Effect of storage on Lactobacillus acidophilus count: The changes in the viable counts of probiotic bacteria from manufacturing to storage during four weeks of the Aloe vera fortified probiotic yoghurt were monitored during manufacture and storage of yoghurt for 28 days at 4°C (Fig. 3). It was observed that the strains of Lactobacillus acidophilus and Bifidobacterium bifidum shown good viability in combination with the basic yoghurt cultures. However, the counts after 28 days remained more than suggested level (Medina and Jordan, 1994). During storage, the Lactobacillus acidophilus count in fresh sample decreased from 39.7x109 to 32.1x109 cfu mL-1. Lactobacillus acidophilus had shown sharp decrease after 21st day and shown good viability for 21 days. The results are in close conformation with Martin (1994) who found that probiotic were acid tolerant and can survive in sufficiently higher numbers to remain viable in cultured dairy products even during storage.

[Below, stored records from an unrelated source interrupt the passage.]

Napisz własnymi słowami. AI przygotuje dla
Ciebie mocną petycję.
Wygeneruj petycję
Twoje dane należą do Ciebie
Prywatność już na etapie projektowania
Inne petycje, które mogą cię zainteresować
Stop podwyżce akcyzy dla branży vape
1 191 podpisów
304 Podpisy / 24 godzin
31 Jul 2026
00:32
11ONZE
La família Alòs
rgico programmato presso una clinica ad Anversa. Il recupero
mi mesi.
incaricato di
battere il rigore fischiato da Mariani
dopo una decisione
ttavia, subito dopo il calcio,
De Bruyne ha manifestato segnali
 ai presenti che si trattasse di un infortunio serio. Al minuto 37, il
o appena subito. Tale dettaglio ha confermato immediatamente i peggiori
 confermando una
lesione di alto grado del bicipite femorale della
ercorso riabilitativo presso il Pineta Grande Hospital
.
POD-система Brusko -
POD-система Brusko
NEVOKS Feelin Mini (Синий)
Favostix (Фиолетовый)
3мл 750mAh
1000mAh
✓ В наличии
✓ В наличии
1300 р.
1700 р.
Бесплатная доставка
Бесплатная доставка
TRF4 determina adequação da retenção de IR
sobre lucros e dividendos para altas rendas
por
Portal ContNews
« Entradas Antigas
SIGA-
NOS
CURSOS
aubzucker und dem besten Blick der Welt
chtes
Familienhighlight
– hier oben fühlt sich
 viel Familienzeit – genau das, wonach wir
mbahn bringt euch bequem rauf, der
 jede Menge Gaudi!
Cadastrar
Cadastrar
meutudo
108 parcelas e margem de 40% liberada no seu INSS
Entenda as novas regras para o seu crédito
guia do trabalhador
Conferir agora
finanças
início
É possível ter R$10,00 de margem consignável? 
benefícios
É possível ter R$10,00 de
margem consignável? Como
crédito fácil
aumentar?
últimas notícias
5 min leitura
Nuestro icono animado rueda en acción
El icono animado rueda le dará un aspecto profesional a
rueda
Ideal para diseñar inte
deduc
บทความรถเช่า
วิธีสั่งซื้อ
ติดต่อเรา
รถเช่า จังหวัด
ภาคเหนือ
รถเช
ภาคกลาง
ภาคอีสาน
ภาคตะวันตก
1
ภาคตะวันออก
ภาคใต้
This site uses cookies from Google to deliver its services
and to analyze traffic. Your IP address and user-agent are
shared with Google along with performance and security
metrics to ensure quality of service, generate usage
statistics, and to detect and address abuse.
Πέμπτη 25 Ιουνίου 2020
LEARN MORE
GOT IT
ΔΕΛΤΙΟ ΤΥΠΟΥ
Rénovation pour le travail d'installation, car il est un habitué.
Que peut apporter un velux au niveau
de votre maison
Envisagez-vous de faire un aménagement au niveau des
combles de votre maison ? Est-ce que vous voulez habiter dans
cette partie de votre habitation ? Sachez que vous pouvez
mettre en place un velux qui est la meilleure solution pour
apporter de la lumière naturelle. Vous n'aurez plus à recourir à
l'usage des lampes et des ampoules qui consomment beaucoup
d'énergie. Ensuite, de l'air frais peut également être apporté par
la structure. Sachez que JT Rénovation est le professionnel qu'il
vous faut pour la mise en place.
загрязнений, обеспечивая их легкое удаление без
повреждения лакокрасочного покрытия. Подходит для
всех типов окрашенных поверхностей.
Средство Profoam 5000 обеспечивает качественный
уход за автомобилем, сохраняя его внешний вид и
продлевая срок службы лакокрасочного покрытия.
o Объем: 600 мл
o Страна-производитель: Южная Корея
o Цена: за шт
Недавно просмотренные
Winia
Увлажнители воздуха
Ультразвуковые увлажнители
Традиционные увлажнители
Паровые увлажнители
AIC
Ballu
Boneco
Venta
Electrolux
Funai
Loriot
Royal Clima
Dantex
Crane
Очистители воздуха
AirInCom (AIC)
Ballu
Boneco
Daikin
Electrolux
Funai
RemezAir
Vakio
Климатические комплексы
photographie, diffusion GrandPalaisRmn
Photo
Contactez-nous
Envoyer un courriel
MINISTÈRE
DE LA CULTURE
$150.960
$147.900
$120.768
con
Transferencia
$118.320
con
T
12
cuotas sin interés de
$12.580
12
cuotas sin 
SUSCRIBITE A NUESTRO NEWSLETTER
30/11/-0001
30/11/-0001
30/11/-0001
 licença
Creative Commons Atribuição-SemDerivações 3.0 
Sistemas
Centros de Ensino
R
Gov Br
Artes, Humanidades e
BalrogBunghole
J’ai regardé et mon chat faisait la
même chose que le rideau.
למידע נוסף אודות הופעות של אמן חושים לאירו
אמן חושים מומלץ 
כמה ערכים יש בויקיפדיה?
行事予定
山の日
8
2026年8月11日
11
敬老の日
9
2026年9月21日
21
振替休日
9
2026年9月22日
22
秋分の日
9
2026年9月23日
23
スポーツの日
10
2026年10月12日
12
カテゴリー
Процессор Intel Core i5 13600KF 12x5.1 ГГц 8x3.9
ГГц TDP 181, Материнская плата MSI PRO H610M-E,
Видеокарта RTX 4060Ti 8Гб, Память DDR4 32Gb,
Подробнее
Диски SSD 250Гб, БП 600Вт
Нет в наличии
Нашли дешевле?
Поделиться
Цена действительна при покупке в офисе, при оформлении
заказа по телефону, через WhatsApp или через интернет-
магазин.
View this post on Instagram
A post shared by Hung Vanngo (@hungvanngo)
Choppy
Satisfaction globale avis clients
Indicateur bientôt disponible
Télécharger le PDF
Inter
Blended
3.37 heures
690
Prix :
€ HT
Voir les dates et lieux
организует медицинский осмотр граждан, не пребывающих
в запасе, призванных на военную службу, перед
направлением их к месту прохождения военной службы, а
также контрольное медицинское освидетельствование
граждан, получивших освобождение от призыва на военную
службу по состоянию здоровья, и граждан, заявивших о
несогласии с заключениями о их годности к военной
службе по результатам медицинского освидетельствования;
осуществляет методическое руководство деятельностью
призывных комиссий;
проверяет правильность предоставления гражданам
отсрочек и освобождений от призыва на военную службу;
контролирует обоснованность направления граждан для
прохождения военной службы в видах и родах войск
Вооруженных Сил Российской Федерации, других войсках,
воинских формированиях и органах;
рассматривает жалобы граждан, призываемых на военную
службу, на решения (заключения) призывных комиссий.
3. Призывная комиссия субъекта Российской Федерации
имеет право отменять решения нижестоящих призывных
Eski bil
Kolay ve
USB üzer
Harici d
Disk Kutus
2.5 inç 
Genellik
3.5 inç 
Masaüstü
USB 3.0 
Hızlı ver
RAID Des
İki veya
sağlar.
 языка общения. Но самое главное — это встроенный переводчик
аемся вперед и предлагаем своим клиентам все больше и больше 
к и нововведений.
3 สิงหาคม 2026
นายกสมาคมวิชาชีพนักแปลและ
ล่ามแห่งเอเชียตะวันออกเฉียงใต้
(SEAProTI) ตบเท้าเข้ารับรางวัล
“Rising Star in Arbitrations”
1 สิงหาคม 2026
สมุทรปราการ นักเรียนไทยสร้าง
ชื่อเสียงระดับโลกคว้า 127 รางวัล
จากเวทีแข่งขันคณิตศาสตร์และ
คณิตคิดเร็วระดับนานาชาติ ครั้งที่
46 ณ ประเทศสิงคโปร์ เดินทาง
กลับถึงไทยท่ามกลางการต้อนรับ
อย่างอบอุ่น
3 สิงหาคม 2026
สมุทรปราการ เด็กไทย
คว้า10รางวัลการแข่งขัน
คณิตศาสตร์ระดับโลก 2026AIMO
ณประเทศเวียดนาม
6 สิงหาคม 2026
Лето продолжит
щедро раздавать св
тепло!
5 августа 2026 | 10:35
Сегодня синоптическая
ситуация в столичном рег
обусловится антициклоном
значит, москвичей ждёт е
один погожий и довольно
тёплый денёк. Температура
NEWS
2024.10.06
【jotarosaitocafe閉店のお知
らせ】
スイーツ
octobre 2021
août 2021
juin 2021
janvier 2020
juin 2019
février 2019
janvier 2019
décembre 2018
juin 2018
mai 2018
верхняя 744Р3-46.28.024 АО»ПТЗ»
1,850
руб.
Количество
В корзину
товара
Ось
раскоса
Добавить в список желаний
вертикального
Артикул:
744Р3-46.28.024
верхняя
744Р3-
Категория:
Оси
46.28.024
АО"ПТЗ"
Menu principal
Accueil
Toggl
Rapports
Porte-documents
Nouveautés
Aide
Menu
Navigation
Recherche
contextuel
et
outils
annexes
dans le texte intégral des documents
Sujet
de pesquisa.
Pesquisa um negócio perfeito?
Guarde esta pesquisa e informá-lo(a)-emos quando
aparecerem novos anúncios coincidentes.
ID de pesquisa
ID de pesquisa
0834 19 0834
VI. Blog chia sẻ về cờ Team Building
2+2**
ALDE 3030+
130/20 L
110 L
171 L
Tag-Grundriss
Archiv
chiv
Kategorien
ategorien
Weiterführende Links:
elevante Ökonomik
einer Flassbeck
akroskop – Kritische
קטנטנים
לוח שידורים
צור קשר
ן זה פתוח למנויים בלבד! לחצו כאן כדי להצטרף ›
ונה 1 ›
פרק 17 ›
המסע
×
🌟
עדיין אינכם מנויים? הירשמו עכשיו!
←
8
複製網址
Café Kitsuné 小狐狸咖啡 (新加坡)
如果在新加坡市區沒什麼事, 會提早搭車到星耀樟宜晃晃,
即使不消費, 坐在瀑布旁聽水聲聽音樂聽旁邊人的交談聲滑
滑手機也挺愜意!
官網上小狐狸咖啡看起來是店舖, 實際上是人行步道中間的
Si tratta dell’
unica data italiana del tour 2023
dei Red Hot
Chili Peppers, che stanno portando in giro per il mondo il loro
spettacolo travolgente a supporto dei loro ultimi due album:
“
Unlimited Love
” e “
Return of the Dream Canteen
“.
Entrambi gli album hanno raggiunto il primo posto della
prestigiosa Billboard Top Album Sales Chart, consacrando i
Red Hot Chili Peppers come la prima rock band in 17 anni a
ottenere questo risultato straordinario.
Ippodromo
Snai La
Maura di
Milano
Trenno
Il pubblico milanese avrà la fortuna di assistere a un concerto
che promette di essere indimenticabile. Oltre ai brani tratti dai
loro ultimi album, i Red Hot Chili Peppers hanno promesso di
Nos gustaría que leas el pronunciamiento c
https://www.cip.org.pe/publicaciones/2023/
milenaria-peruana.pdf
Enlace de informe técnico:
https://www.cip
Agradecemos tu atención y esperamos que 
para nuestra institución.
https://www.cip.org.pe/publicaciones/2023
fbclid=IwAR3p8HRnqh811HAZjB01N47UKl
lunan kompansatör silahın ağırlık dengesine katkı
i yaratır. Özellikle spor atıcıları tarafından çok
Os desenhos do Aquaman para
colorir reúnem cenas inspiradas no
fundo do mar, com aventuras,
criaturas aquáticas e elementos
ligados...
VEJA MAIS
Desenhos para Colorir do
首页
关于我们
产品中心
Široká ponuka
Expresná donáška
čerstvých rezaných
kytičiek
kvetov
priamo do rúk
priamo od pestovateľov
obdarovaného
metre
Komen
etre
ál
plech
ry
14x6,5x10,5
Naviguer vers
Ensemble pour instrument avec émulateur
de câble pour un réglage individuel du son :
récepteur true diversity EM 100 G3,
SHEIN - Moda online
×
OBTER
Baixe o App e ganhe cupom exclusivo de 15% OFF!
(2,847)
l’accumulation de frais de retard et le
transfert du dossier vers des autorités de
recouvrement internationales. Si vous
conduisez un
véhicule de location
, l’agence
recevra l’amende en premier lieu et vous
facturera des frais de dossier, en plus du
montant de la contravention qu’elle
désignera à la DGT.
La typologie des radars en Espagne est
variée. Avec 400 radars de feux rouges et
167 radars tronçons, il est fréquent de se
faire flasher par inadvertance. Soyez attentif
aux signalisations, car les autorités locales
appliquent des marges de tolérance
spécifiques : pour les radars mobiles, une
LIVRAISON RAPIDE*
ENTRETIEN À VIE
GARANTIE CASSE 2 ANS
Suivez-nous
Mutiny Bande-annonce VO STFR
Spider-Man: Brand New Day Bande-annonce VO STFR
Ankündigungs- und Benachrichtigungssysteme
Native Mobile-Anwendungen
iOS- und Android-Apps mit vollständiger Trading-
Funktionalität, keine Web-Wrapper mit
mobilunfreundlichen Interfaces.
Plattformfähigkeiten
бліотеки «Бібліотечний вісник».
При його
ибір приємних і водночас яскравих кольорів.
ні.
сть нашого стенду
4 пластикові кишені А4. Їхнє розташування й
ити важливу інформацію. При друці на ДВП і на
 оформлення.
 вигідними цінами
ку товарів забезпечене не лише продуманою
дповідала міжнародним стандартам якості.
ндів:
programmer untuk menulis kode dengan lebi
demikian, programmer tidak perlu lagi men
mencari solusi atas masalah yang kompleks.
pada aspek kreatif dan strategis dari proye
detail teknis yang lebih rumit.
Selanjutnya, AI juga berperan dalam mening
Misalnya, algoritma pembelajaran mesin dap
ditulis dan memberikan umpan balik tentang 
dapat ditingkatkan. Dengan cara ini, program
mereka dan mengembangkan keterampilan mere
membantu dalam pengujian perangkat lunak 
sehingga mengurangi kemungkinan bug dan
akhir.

This point could be beneficial to manufacturer in using these strains on industrial scale, to produce functional products with better viability of beneficial microorganisms.
Effect of storage on Bifidobacterium bifidum count: The effect of storage on Bifidobacterium bifidum count has been given in Fig. 4. During storage, the Bifidobacterium bifidum count in fresh sample decreased from 16.9x109 to 7.3x109 cfu mL-1. It can be depicted from the results that Bifidobacterium bifidum count shown sharp decrease throughout the storage period but its count is more than suggested value of 107 cfu gm-1. This dramatic loss termed may be attributed to hydrogen peroxide produced by the starter lactobacilli.
The decrease in L. acidophilus and B. bifidum may also be due to antagonist relationship between yoghurt bacteria and probiotic strains and dissolved oxygen content may directly affected survival of L. acidophilus during storage (Bari et al., 2009). According to Champagne et al. (2005), oxygen affects the probiotic cultures in two ways. The first is a direct toxicity to cells. Certain probiotic cultures are very sensitive to oxygen and die in its presence, presumably due to the intracellular production of hydrogen peroxide. The second way the oxygen effects the probiotic cultures is indirect, when oxygen is in the medium certain cultures, particularly L. delbrueckii,excrete peroxide in the medium and a synergistic inhibition of bifidobacteria by acid/peroxide has been demonstrated.
| Fig. 3: | Effect of storage on Lactobacillus acidophilus count of Aloe vera fortified yoghurt. Bars indicate the standard deviation from triplicate determinations |
| Fig. 4: | Effect of storage on Bifidobacterium bifidum count of Aloe vera fortified yoghurt. Bars indicate the standard deviation from triplicate determinations |
The antagonism among the bacteria used in starter cultures caused by antimicrobial substances such as bacteriocins may also decrease the numbers of any sensitive organisms present in a product and starter culture (Shah, 2000).
CONCLUSION
Aloe vera fortified probiotic yoghurt has shown good viability of probiotic cultures i.e., Lactobacillus acidophilus and Bifidobacterium bifidum during storage. Optimized sample of Aloe vera fortified probiotic yoghurt remained with populations of both probiotic bacteria above 109 cfu mL-1 during the whole storage period. Therefore, the Aloe vera fortified yoghurt has shown good potential for commercial exploitation.